Subtalar joint and ligament anatomy and biomechanics
The subtalar joint can be divided into anterior and posterior articulations that are separated by the sinus tarsi and the tarsal canal (see Image 3). The anterior subtalar joint (talonavicular) is formed by the anterior portion of the talus, the posterior surface of the navicular, the anterior part of the calcaneus, and the calcaneonavicular ligament and the fibrous capsule. The posterior talocalcaneal portion is formed by the posterior facet of the inferior surface of the talus and the corresponding posterior facet of the calcaneus.

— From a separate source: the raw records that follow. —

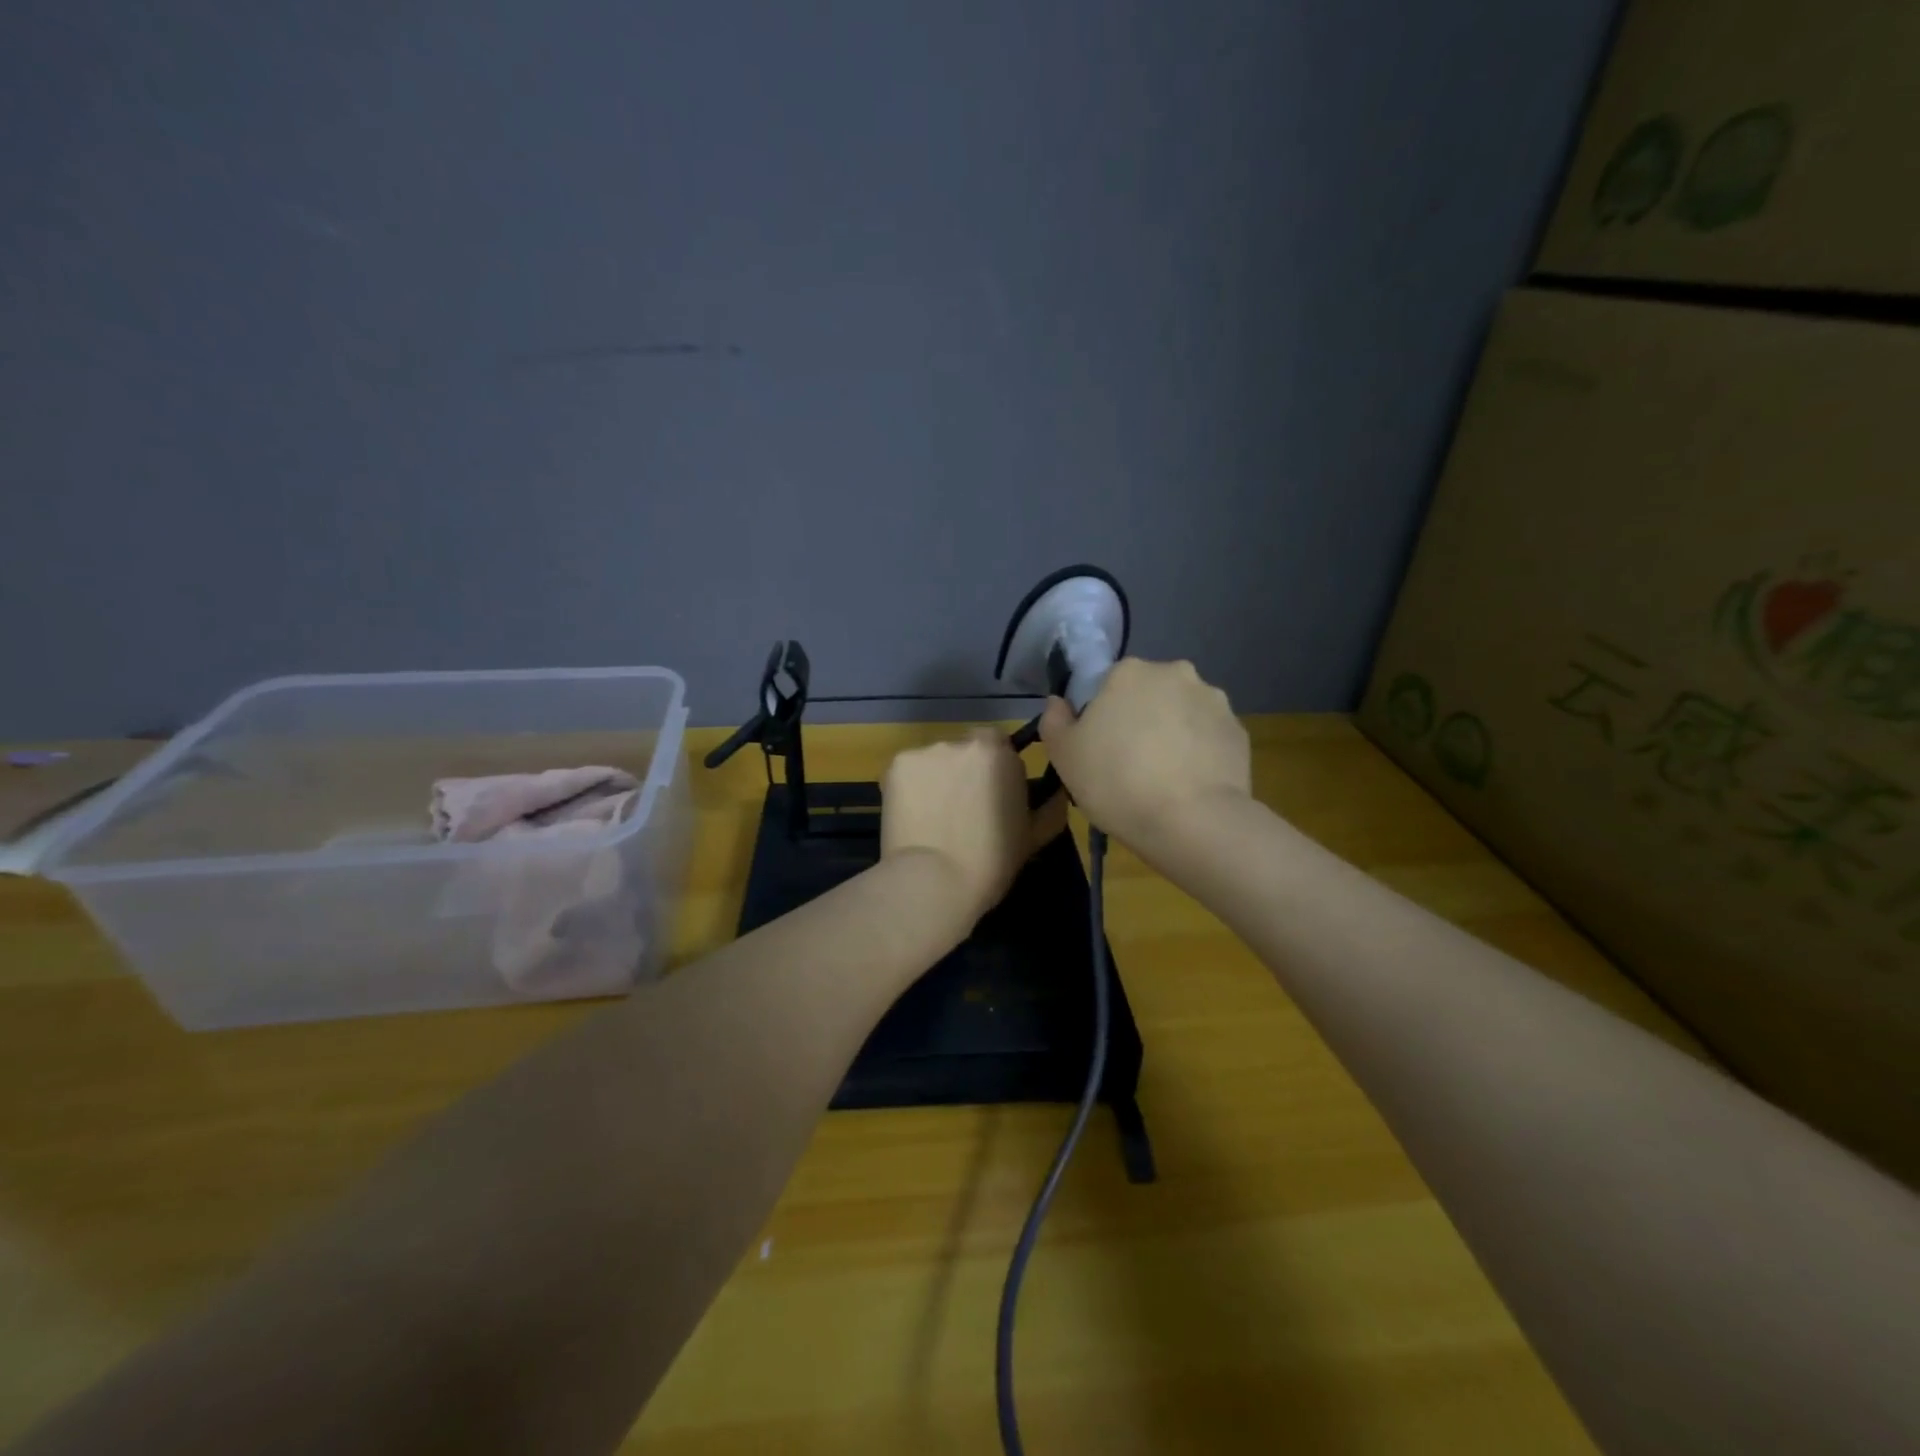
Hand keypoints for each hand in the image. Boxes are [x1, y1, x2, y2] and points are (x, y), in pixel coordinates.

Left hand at [881, 729, 1067, 923]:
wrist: (934, 881)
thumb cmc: (992, 861)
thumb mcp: (1034, 835)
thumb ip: (1049, 805)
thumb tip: (1056, 791)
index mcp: (998, 751)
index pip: (997, 744)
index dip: (994, 769)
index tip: (991, 796)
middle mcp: (961, 742)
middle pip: (964, 750)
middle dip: (963, 772)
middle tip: (961, 809)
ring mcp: (924, 751)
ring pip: (933, 761)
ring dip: (935, 780)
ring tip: (933, 817)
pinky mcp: (895, 766)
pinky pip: (908, 772)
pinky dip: (910, 789)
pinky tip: (912, 817)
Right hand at [1039, 657, 1250, 849]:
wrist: (1192, 822)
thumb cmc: (1116, 782)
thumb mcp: (1064, 756)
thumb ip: (1054, 720)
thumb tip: (1059, 702)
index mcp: (1129, 672)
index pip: (1108, 683)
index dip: (1101, 715)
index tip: (1099, 747)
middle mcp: (1175, 673)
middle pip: (1148, 693)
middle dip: (1140, 718)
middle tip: (1129, 763)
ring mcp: (1213, 700)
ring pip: (1181, 713)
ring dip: (1171, 733)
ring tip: (1163, 778)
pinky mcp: (1239, 731)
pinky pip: (1208, 737)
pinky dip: (1198, 752)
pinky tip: (1188, 784)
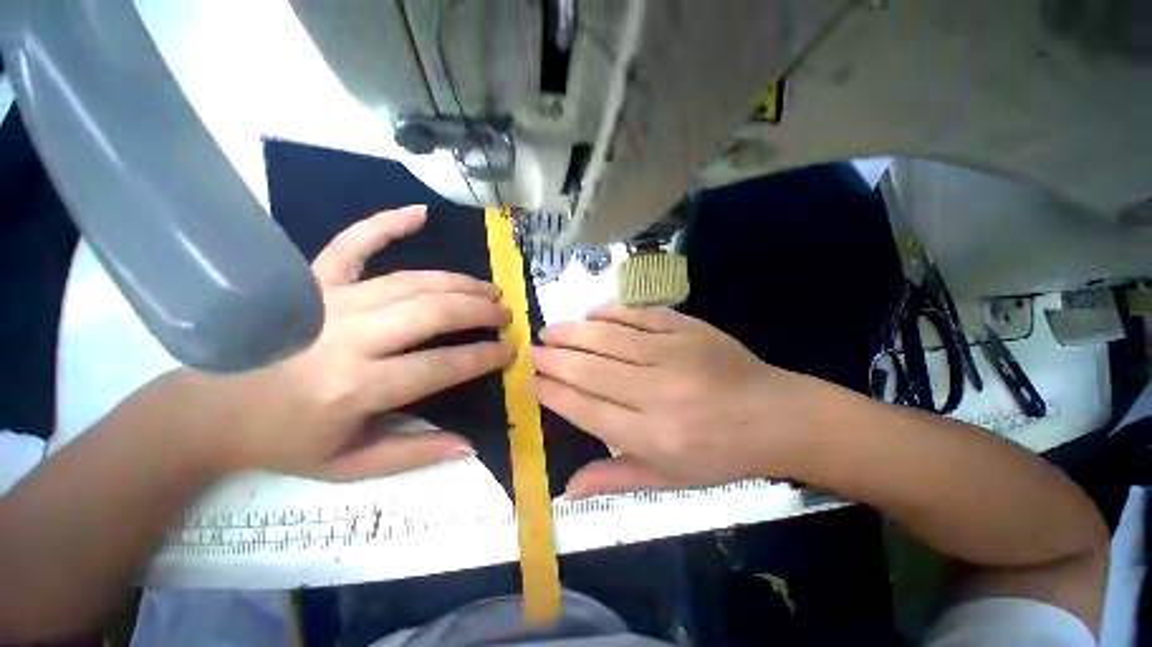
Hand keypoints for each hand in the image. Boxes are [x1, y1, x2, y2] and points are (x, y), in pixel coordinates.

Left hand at [177, 205, 513, 479]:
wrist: (207, 411)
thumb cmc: (283, 440)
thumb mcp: (348, 465)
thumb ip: (413, 453)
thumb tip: (468, 444)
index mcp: (355, 387)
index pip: (440, 366)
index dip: (482, 356)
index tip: (508, 351)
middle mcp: (347, 337)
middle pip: (432, 312)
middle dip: (479, 310)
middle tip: (504, 313)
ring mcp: (328, 301)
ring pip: (412, 281)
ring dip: (458, 282)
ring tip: (488, 288)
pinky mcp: (310, 280)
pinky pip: (352, 243)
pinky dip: (385, 223)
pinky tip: (418, 213)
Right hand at [533, 306, 836, 497]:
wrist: (777, 417)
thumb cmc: (720, 455)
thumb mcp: (669, 480)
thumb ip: (615, 478)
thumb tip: (566, 488)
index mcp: (653, 436)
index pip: (587, 409)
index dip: (554, 392)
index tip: (532, 380)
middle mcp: (659, 393)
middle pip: (592, 371)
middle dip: (555, 359)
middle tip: (532, 350)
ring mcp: (675, 354)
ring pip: (610, 339)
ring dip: (574, 332)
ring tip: (550, 330)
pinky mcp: (689, 329)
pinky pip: (641, 315)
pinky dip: (612, 312)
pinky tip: (592, 313)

The primary ligaments of the talocalcaneal joint are the CFL, LTCL, CL, and the IOL. The CL is believed to be the strongest bond between the talus and calcaneus. Harper categorized the ligamentous structures of the subtalar joint in layers.20 The superficial layer consists of the lateral root of the IER, the LTCL, and the CFL. The intermediate layer consists of the intermediate root of the IER and the CL. Finally, the deep layer contains the medial root of the IER and the IOL.

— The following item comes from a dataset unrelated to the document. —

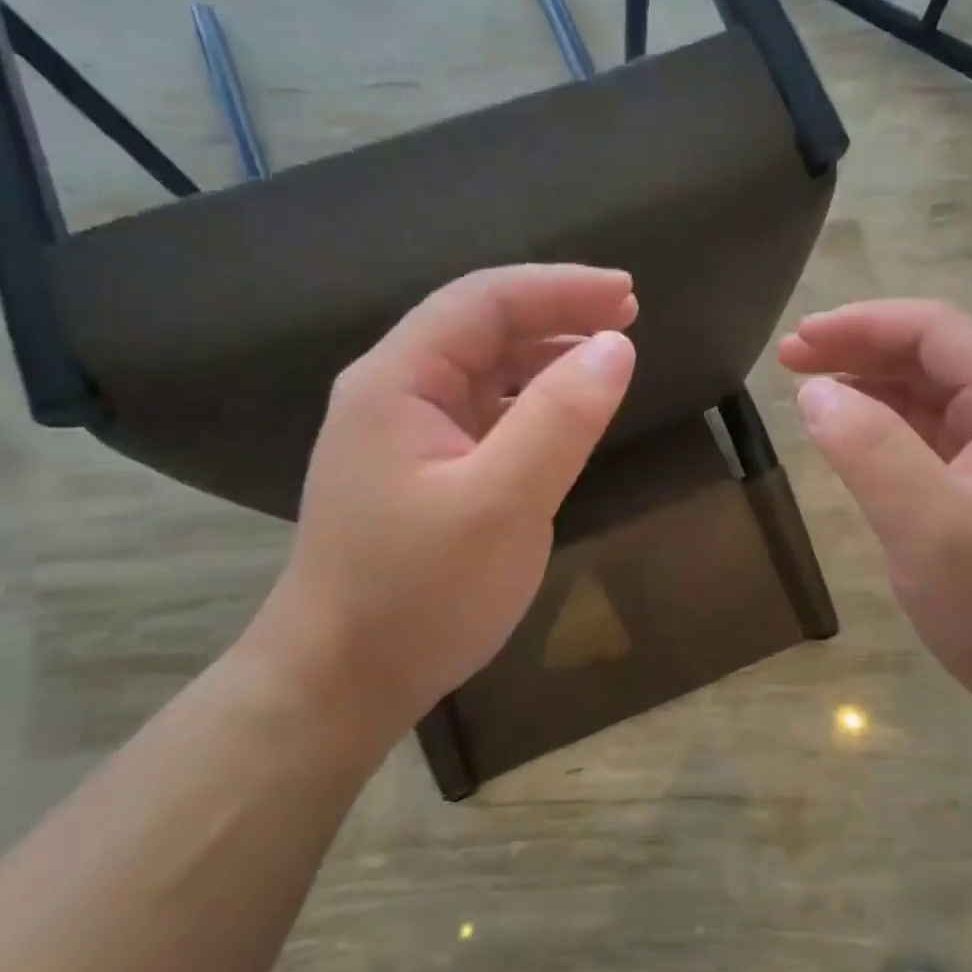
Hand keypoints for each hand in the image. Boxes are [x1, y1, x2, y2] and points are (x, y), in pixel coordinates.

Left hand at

From a biomechanical standpoint, the motion of the talocalcaneal joint is flexion-supination-adduction or extension-pronation-abduction. The motion occurs via talar ovoid surfaces moving over calcaneal ovoid surfaces. Sectioning studies by Kjaersgaard-Andersen et al showed that sectioning the CL resulted in a 10% increase in rotation, and sectioning of the IOL produced a 21% increase in rotation.21 In earlier studies, the same authors found a 77% increase in adduction at the talocalcaneal joint after sectioning the CFL.22 The authors’ findings emphasize the importance of the CFL in providing lateral stability to the subtalar joint. This is contrary to a study by Cass et al that demonstrated no such influence on subtalar motion.23 The discrepancy among the studies may be explained by the variability of orientation of the CFL. Trouilloud et al identified 3 primary anatomic variants, as follows24 :
Type A (35%): An LTCL blends with or reinforces the CFL.
Type B (25%): A distinct LTCL is present just anterior to the CFL.
Type C (42%): The LTCL is absent. When the CFL is injured in a type A and C anatomic variant, increased subtalar motion is expected.